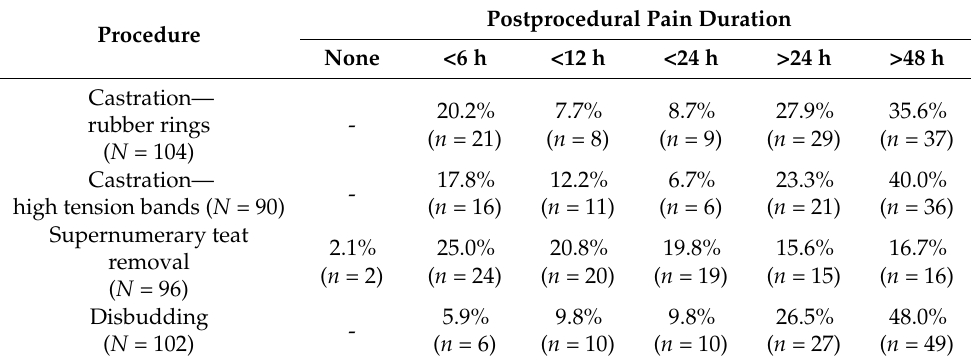
Table 7. The percentage and number of veterinarians that specified postprocedural pain durations across certain husbandry procedures.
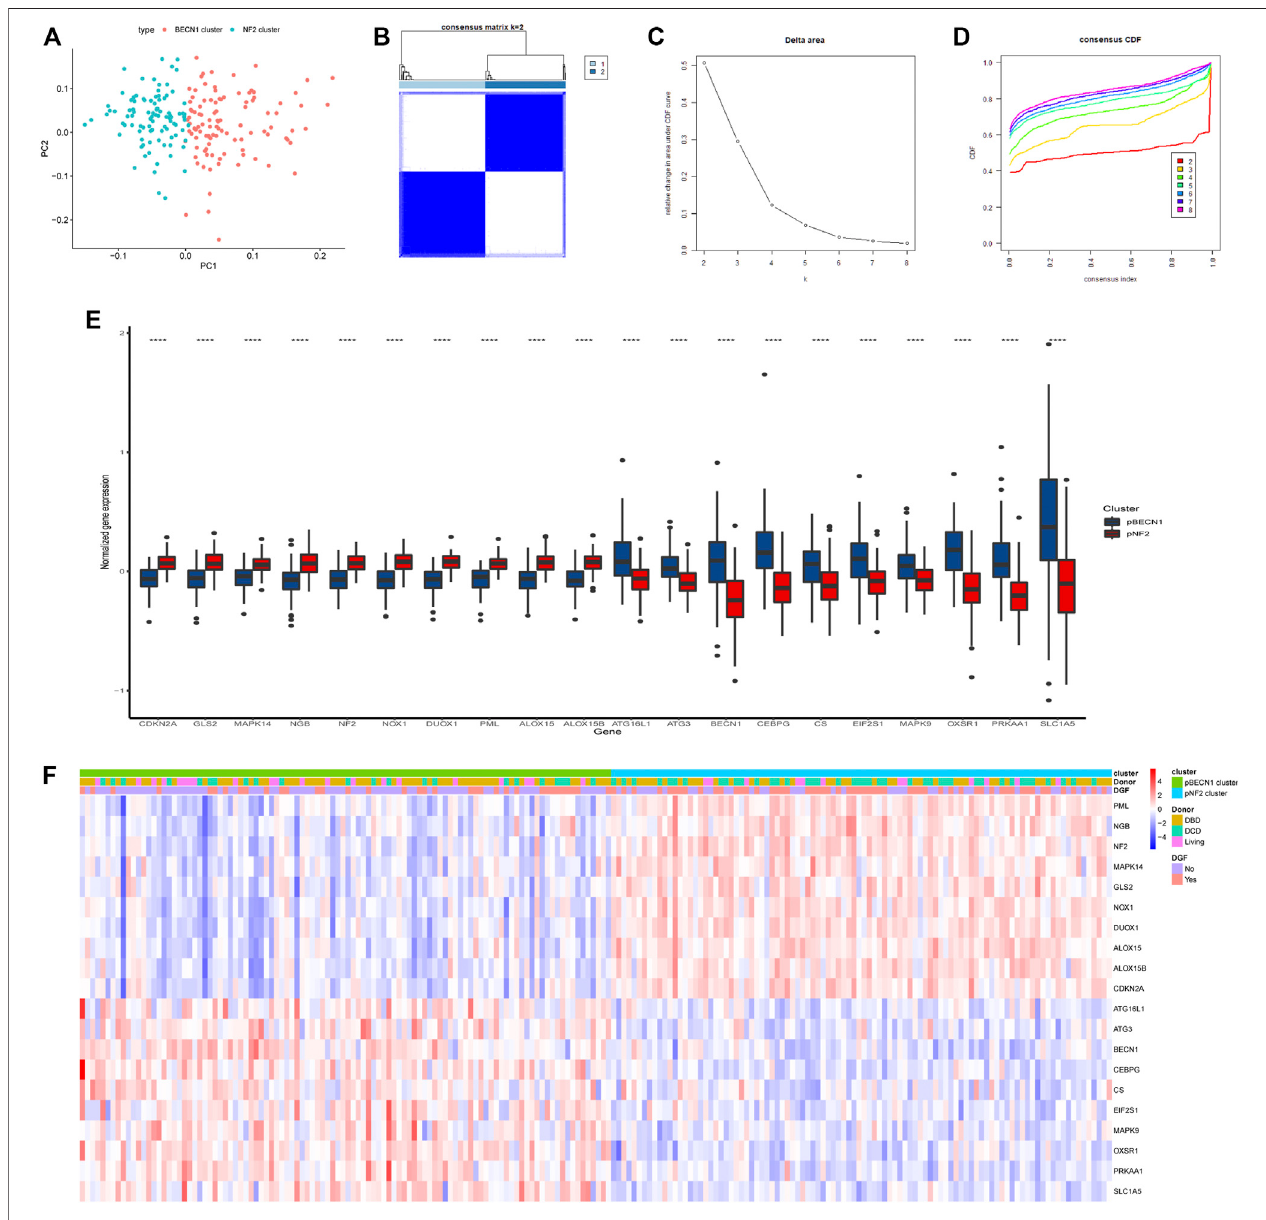
FIGURE 5 | Consensus clustering analysis strati fi ed patients into two clusters based on the top 10 correlated genes in the BECN1 gene cluster and the NF2 gene cluster. (A) Principal component analysis(PCA) showing distinct expression patterns ofthese twogene clusters. (B) Consensus matrix ofIRIsampleswhen k= 2. (C,D) ConsensusCDFandrelativechangeintheareaunderCDFcurvewhenk=2 – 8. (E) GeneexpressionleveloftopcorrelatedgenesinpBECN1andpNF2clusters.****, p < 0.0001. (F) Heatmap showing association of the pBECN1 cluster and the pNF2 cluster with donor types and occurrence of DGF. The expression of the top 10 correlated genes in each cluster was shown. The color bar showed the expression level of genes. DBD, donation after brain death; DCD, donation after cardiac death.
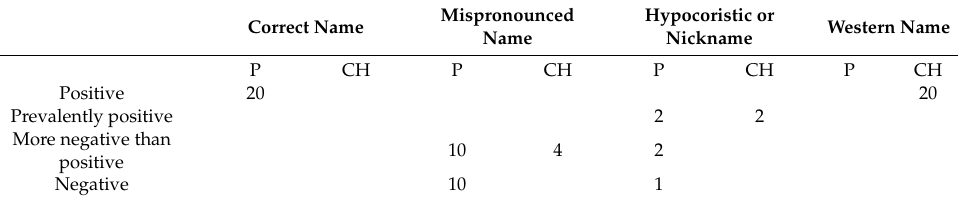
Table 3. Reaction to di ff erent ways of being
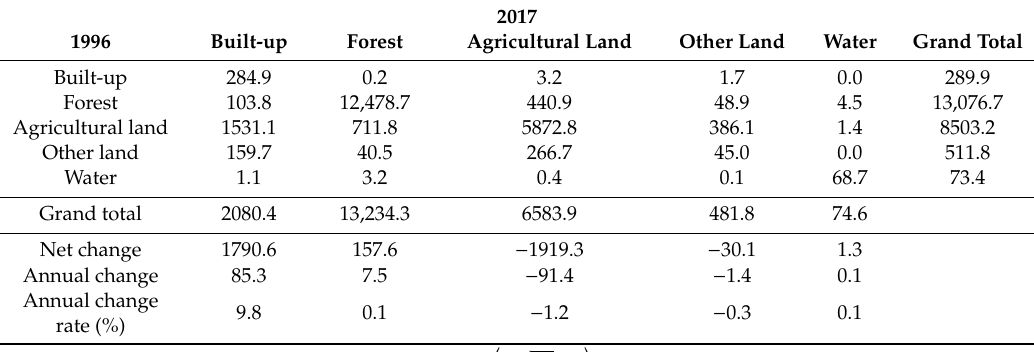
Table 8. Land use and land cover change matrix (h),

> **Your task**
Nothing but the lines from the one with "Table 3. Reaction" through the last line of the material above should appear in the answer, each copied exactly, with no pictures.

> **Final answer**
Table 3. Reaction to di ff erent ways of being
Table 8. Land use and land cover change matrix (h),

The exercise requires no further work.